What age do we consider “old?”  After 80 and particularly after 85, nearly everyone has one or more chronic illness and physical limitations become more common, not to mention dementia. In research I conducted with colleagues in Sweden, we found that decline in health and functioning accelerated after 85.  But our research also showed that there were some “successful agers” at every age who were doing quite well.  The proportion of these successful agers, however, declines with advancing age.
Then there is the perspective of our 6-year-old grandson who told a friend of his, “My grandparents are really old.”

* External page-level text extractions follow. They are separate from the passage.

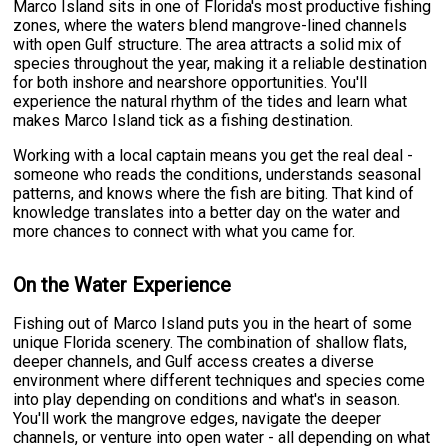
Marco Island sits in one of Florida's most productive fishing
zones, where the waters blend mangrove-lined channels
with open Gulf structure. The area attracts a solid mix of
species throughout the year, making it a reliable destination
for both inshore and nearshore opportunities. You'll
experience the natural rhythm of the tides and learn what
makes Marco Island tick as a fishing destination.
Working with a local captain means you get the real deal -
someone who reads the conditions, understands seasonal
patterns, and knows where the fish are biting. That kind of
knowledge translates into a better day on the water and
more chances to connect with what you came for.
On the Water Experience
Fishing out of Marco Island puts you in the heart of some
unique Florida scenery. The combination of shallow flats,
deeper channels, and Gulf access creates a diverse
environment where different techniques and species come
into play depending on conditions and what's in season.
You'll work the mangrove edges, navigate the deeper
channels, or venture into open water - all depending on what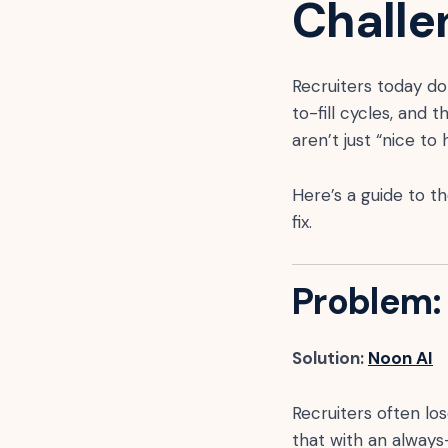
Challe
Recruiters today don
to-fill cycles, and 
aren’t just “nice t
Here’s a guide to t
fix.
Problem: 
Solution:
Noon AI
Recruiters often l
that with an always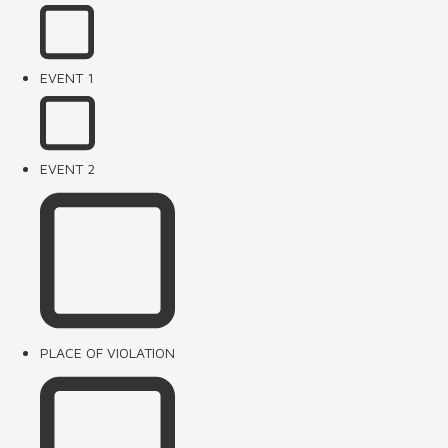
EVENT 1
EVENT 2
PLACE OF VIOLATION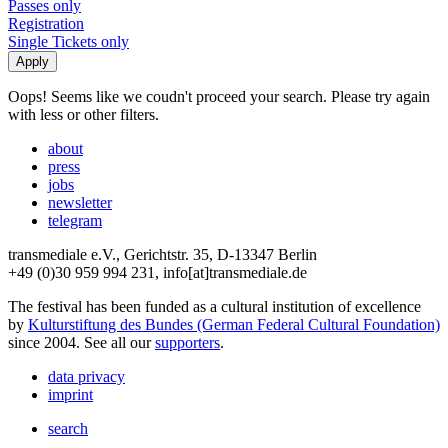
Passes only
Registration
Single Tickets only
Oops! Seems like we coudn't proceed your search. Please try again
with less or other filters.
about
press
jobs
newsletter
telegram
transmediale e.V., Gerichtstr. 35, D-13347 Berlin
+49 (0)30 959 994 231, info[at]transmediale.de
The festival has been funded as a cultural institution of excellence
by
Kulturstiftung des Bundes (German Federal Cultural Foundation)
since 2004. See all our
supporters
.
data privacy
imprint
search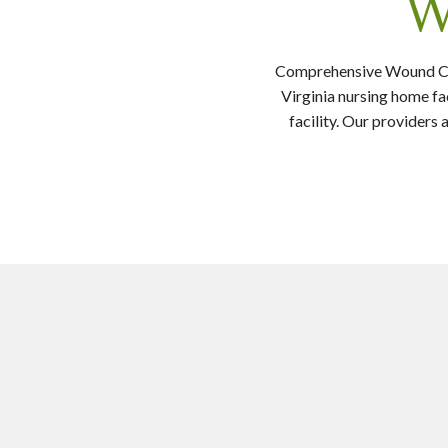
W
Comprehensive Wound Care
Virginia nursing home fa
facility. Our provider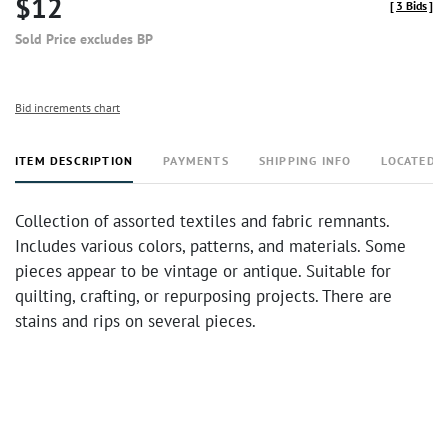
$12
[
3 Bids
]
Sold Price excludes BP
Bid increments chart
ITEM DESCRIPTION
PAYMENTS
SHIPPING INFO
LOCATED 
Collection of assorted textiles and fabric remnants.
Includes various colors, patterns, and materials. Some
pieces appear to be vintage or antique. Suitable for
quilting, crafting, or repurposing projects. There are
stains and rips on several pieces.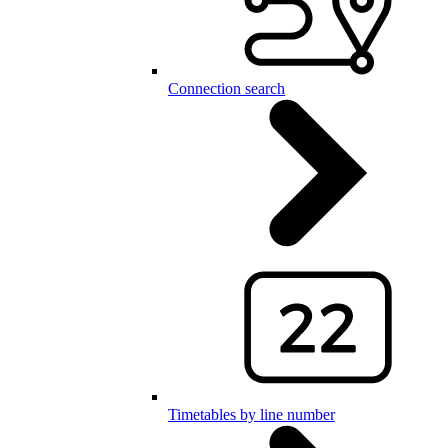
Connection search
Timetables by line number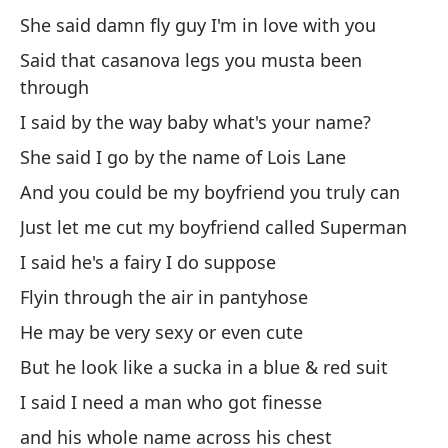
Ah
She said damn fly guy I'm in love with you
tr
Said that casanova legs you musta been
No
through
fr
I said by the way baby what's your name?
Y 
She said I go by the name of Lois Lane
E 
And you could be my boyfriend you truly can
An
so
Just let me cut my boyfriend called Superman
I said he's a fairy I do suppose
(J
Flyin through the air in pantyhose
He may be very sexy or even cute
[E
But he look like a sucka in a blue & red suit
I said I need a man who got finesse
Bu
and his whole name across his chest
We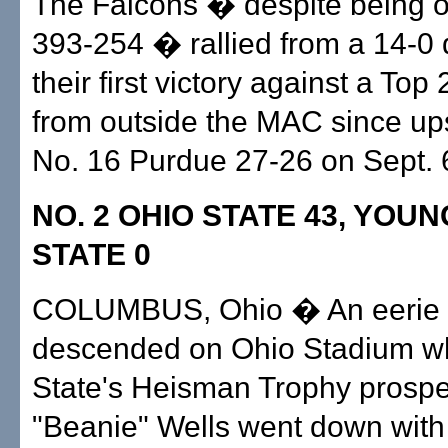
The Falcons � despite being 
393-254 � rallied from a 14-0 de
their first victory against a Top
from outside the MAC since ups
No. 16 Purdue 27-26 on Sept. 
NO. 2 OHIO STATE 43, YO
STATE 0
COLUMBUS, Ohio � An eerie 
descended on Ohio Stadium w
State's Heisman Trophy prospe
"Beanie" Wells went down with a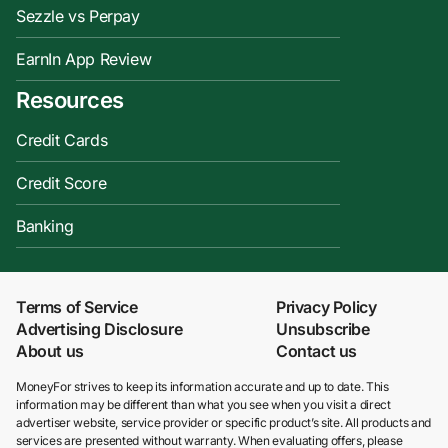
Sezzle vs Perpay
EarnIn App Review
Resources
Credit Cards
Credit Score
Banking
Terms of Service
Privacy Policy
Advertising Disclosure
Unsubscribe
About us
Contact us
MoneyFor strives to keep its information accurate and up to date. This
information may be different than what you see when you visit a direct
advertiser website, service provider or specific product’s site. All products and
services are presented without warranty. When evaluating offers, please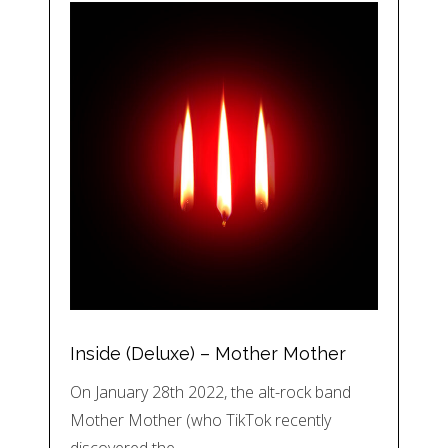
Inside (Deluxe) – Mother Mother
On January 28th 2022, the alt-rock band
Mother Mother (who TikTok recently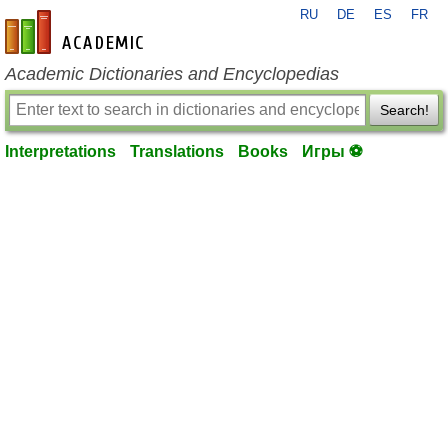
RU
DE
ES
FR
en-academic.com
Academic Dictionaries and Encyclopedias
Search!
Interpretations
Translations
Books
Игры ⚽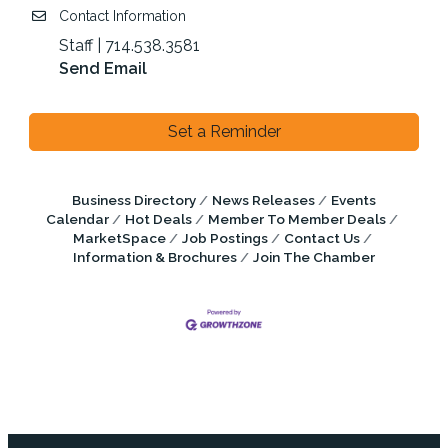
Contact Information
Staff | 714.538.3581
Send Email
Set a Reminder
Business Directory
News Releases
Events
Calendar
Hot Deals
Member To Member Deals
MarketSpace
Job Postings
Contact Us
Information & Brochures
Join The Chamber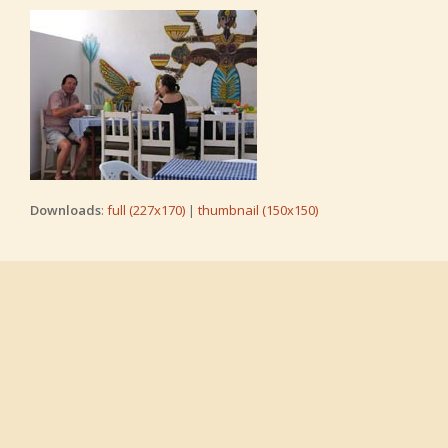
Downloads
:
full (227x170)
|
thumbnail (150x150)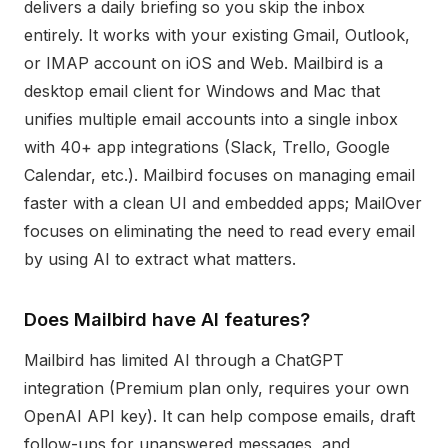
delivers a daily briefing so you skip the inbox
entirely. It works with your existing Gmail, Outlook,
or IMAP account on iOS and Web. Mailbird is a
desktop email client for Windows and Mac that
unifies multiple email accounts into a single inbox
with 40+ app integrations (Slack, Trello, Google
Calendar, etc.). Mailbird focuses on managing email
faster with a clean UI and embedded apps; MailOver
focuses on eliminating the need to read every email
by using AI to extract what matters.
Does Mailbird have AI features?
Mailbird has limited AI through a ChatGPT
integration (Premium plan only, requires your own
OpenAI API key). It can help compose emails, draft
follow-ups for unanswered messages, and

We end with two questions concerning the negative stigma associated with old age --answered by Steve

6.     What are some ways we can get rid of negative stigmas about older people in a society where aging is constantly associated with physical and mental decline?
7.     How did you manage to self-actualize your own lifestyle choices and habits after breaking apart the stereotype of ageism?
Negative stereotypes, whether about race, ethnicity, gender, age or anything else, can have harmful effects.  Some of the efforts to combat age stereotypes have been to emphasize the possibility of successful aging and to highlight the contributions that older people make to their families, communities and society as a whole.  
But presenting positive images of aging is not sufficient.  Illness and death are part of life, but they frighten a lot of people, and that contributes to negative feelings about aging. This translates to pushing people away, so we don’t have to think about illness or death. 

One place to start is to improve how we treat people with chronic illnesses, whether in their homes or in care facilities.  There are many excellent models of care that promote quality of life, but all-too-often programs settle for mediocrity or worse.  When we think of being old, we often think about ending up in a nursing home with not enough staff, low quality food, and rows of patients lining the halls strapped into their geri-chairs.  And, yes, that is a frightening and disheartening sight.  But it simply does not have to be the norm.  We have seen programs in different parts of the U.S. and in the world that counter that stereotype, with clean, well-lit facilities, high quality and comforting food, and staff who are devoted to the well-being of the residents.  The irony is that it does not have to cost more, it just takes a vision on the part of the program director to implement it.  

How have we managed to self-actualize in the face of negative stereotypes?  We both worked in fields, Judy as a psychotherapist and me as a professor, where experience was valued.  By being in the Gerontology field, we also know that what matters is quality of life, not quantity.  We try to make our choices, whether about where we live, what we do, or what we eat, based on what contributes to quality of life. 
There is a great deal of emphasis in the research literature and media on how to extend life or prevent specific ailments like heart disease or Alzheimer’s disease.  Unfortunately, many of these studies are flawed and make claims that go beyond what their data support.  We try to set a balance—regular exercise, reasonable diet, and staying involved, but we don’t become frantic trying to do everything.  We don’t want our last years to focus on doctors, medications, or detailed diet and exercise plans.   We feel that’s the key—the negative model of aging would have us focus on all the things that could go wrong.  We try instead to enjoy the gift that we have been given of a long life.